Microsoft argued that it was unconstitutional for the government to indefinitely ban Microsoft from informing its users that the government was requesting their emails and other documents, and that the Fourth Amendment made it so people or businesses had the right to know if the government searches or seizes their property. It also argued that First Amendment was violated by not allowing Microsoft to speak to its customers. CNN explained that the case "also notes the odd, modern distinction that the government makes between searching your computer -- and searching your information on a company's computer." According to the lawsuit, law enforcement took advantage of an exception to the Fourth Amendment called "third-party doctrine," where a person can't reasonably expect privacy when information is disclosed to a third party. However, up till that point, the courts had ruled that a person's Fourth Amendment rights still applied to their email, regardless of where the email was stored.

=== Lawsuit dropped ===

The government bid for dismissal of the suit. In February 2017, a federal judge in Seattle ruled in Microsoft's favor, and the case went forward with a trial date set for June 2018. The judge did not rule on the merits of the case. In September 2017, Microsoft announced new cloud encryption technology which "could offer an end-run around government secretive snooping by enabling customers to control access to content stored in Microsoft data centers."

On October 19, 2017, Deputy Attorney General Rod Rosenstein released a three-page memo directing prosecutors to keep gag orders to a year or shorter, barring "exceptional circumstances." He also wrote that gagging clauses should only be used in search orders if there was a "real need for secrecy," for example when there is a danger a person will flee, tamper with evidence, or tip off other suspects.

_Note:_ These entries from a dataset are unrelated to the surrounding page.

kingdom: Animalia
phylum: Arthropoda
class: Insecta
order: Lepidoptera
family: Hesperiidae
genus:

The DoJ had "changed data request rules on alerting internet users about agencies accessing their information." The new policy mandated defined periods of time for secrecy orders from the government. However, the policy wasn't extended to apply to orders issued under the Foreign Intelligence Surveillance Act or to national security letters.

On October 23, 2017, Microsoft said it would drop the lawsuit as a result of a policy change by the Department of Justice (DoJ) that represented "most of what Microsoft was asking for." Microsoft said the changes would ensure secrecy order requests were "carefully and specifically tailored to the facts in the case." No laws were changed with the shift in DOJ policy, and Microsoft did not rule out future litigation. Microsoft did say it still wanted to see changes to the 1986 Electronic Communications Privacy Act (ECPA), similar to those proposed in the ECPA Modernization Act. The ECPA Modernization Act, introduced in July 2017, would require law enforcement to get "a warrant in order to access emails, location data and other sensitive information - and would force the government to notify individuals when their location and content information was requested."